Tahun 1992, Mindy Hermann R.D., lewat artikel berjudul Minerals : from B to Z, mengendus zat lain yang juga bisa dijagokan dari beras merah, namanya selenium, sebanyak 39 ug / 100 g bahan (kecukupan yang dianjurkan untuk laki-laki usia 16 tahun ke atas adalah 70 ug/hari, sementara untuk wanita dengan rentang usia yang sama, tidak hamil dan tak menyusui, 50 – 55 ug/hari). Selenium merupakan elemen kelumit (trace element) yang merupakan bagian esensial dari enzim glutation peroksidase. Enzim ini berperan sebagai katalisator dalam pemecahan peroksida menjadi ikatan yang tidak bersifat toksik – peroksida dapat berubah menjadi radikal bebas yang mampu mengoksidasi asam lemak tidak jenuh dalam membran sel, hingga merusak membran tersebut, menyebabkan kanker dan penyakit degeneratif lainnya. Karena kemampuannya itulah banyak pakar mengatakan, bahan ini mempunyai potensi untuk mencegah penyakit kanker dan penyakit degeneratif lain.
 
Study selama sepuluh tahun yang ‘dikomandani’ the Arizona Cancer Center, pada 1.312 laki-laki dan perempuan dengan riwayat kanker kulit –setengahnya diberi suplemen selenium sebanyak 200 ug sehari, setengahnya lagi diberi plasebo– mendapatkan, meski belum terbukti kemanjurannya menjaga subjek dari mendapat kanker kulit baru, kemampuan mineral ini dalam melindungi dari serangan beberapa tipe kanker lainnya. Partisipan yang diberi suplemen selenium memiliki 63%, 58%, dan 46% kemungkinan lebih rendah mendapat kanker prostat, kolorektal, serta paru-paru dibanding mereka yang disuguhi placebo.

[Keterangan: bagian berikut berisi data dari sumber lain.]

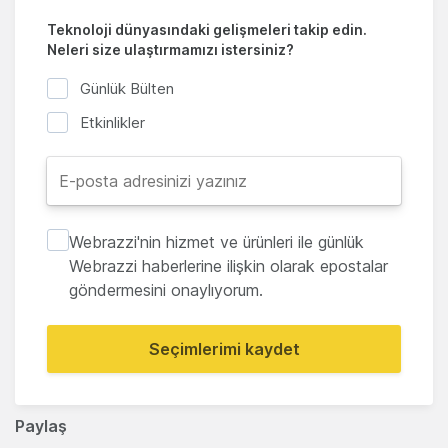
Teknoloji dünyasındaki gelişmeleri takip edin.
Neleri size ulaştırmamızı istersiniz?
Günlük Bülten
Etkinlikler
Webrazzi'nin hizmet ve ürünleri ile günlük
Webrazzi haberlerine ilişkin olarak epostalar
göndermesini onaylıyorum.
Seçimlerimi kaydet
Paylaş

Hasil tersebut memperkuat asumsi sebelumnya. Survey geografi memperlihatkan, pada sebagian wilayah Amerika, dimana kandungan tanahnya miskin selenium, angka kejadian kanker 10% lebih tinggi dibanding wilayah lain yang kandungan tanahnya kaya selenium. Beberapa studi pada binatang telah memperlihatkan pula, pemberian mineral ini dapat mencegah binatang tersebut dari terkaman kanker.
Tapi kehebatan selenium tidak cuma itu. Hasil Pengamatan pada pasien yang mendapat makanan parenteral total –umumnya tidak mengandung selenium– sampai terjadi penurunan aktivitas glutation peroksidase, terintip munculnya kesan lemah, sakit pada otot-otot hingga kardiomiopati. Sementara hasil penelitian yang dilakukan para ahli US Departement of Agriculture, yang melakukan pengetesan pada beberapa wanita di New Zealand (di wilayah yang tanahnya memiliki kandungan selenium rendah) yang diberi suplemen selenium secara bervariasi selama enam bulan, menemukan, pada mereka yang diberi selenium 400 ug sehari, memperlihatkan kemajuan yang signifikan berkaitan dengan mood dan level energi mereka dibanding wanita yang tidak diberi atau diberi dengan kadar lebih rendah.
Selain itu, diungkapkan Wirjatmadi (2002), yang pernah melakukan pemeriksaan pada penderita gondok di Kabupaten Ngawi, selenium juga bisa berkaitan dengan gondok. Mineral ini berguna dalam proses pembentukan T3  (triiodotironin) dan T4 (tetraiodotironin), yang memiliki fungsi utama mengatur pertumbuhan dan perkembangan. Rendahnya kadar selenium akan mempengaruhi pembentukan T3 dan T4, yang bila berlangsung lama, akan menyebabkan rendahnya pembentukan thyroxin, memunculkan –salah satunya– gondok.
Jadi, jika anda tidak mau cepat lelah, tak ingin gampang loyo saat “bertempur”, terjauhkan dari penyakit gondok, serta tidak siap mendapat kanker kolorektal, paru-paru atau prostat, boleh jadi, membiasakan mengkonsumsi beras merah adalah solusinya. Allahu “alam.